_What you need to do_.
Copy the text of every item in the material below word for word, line by line, leaving out the pictures.

Saved entries:
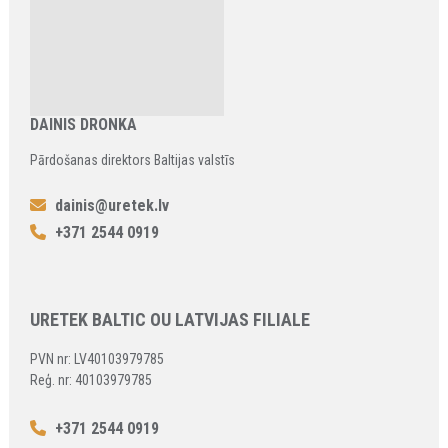
DAINIS DRONKA
Pārdošanas direktors Baltijas valstīs
dainis@uretek.lv
+371 2544 0919
URETEK BALTIC OU LATVIJAS FILIALE
PVN nr: LV40103979785
Reģ. nr: 40103979785
+371 2544 0919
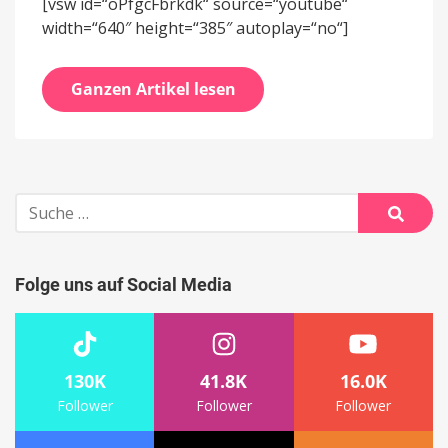
[vsw id=“oPfgcFbrkdk“ source=“youtube“
width=“640″ height=“385″ autoplay=“no“]
Ganzen Artikel lesen
Suche
nach:
Suche
Folge uns auf Social Media
130K
41.8K
16.0K
Follower
Follower
Follower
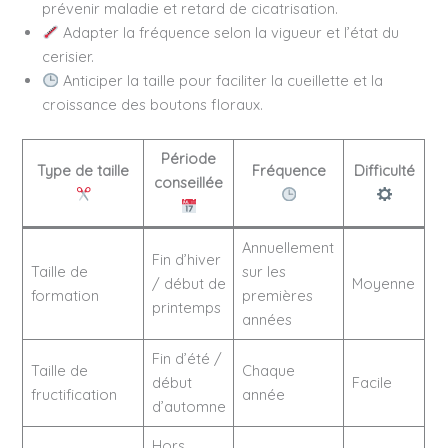
prévenir maladie et retard de cicatrisation.
Adapter la fréquence selon la vigueur et l’état du
cerisier.
Anticiper la taille pour faciliter la cueillette et la
croissance des boutons floraux.
Période
Type de taille
Fréquence
Difficulté
conseillée
Annuellement
Fin d’hiver
Taille de
sur les
/ début de
Moyenne
formation
premières
printemps
années
Fin d’été /
Taille de
Chaque
début
Facile
fructification
année
d’automne
Hors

_Answer section_.
DAINIS DRONKA
Pārdošanas direktors Baltijas valstīs
dainis@uretek.lv
+371 2544 0919
URETEK BALTIC OU LATVIJAS FILIALE
PVN nr: LV40103979785
Reģ. nr: 40103979785
+371 2544 0919
[vsw id=“oPfgcFbrkdk“ source=“youtube“
width=“640″ height=“385″ autoplay=“no“]
Ganzen Artikel lesen
Suche
nach:
Suche
Folge uns auf Social Media
130K
41.8K
16.0K
Follower
Follower
Follower
prévenir maladie et retard de cicatrisation.
Adapter la fréquence selon la vigueur et l’état du
cerisier.
Anticiper la taille pour faciliter la cueillette et la
croissance des boutons floraux.
Période
Type de taille
Fréquence
Difficulté
conseillée
Annuellement
Fin d’hiver
Taille de
sur les
/ début de
Moyenne
formation
premières
printemps
années
Fin d’été /
Taille de
Chaque
début
Facile
fructification
année
d’automne
Hors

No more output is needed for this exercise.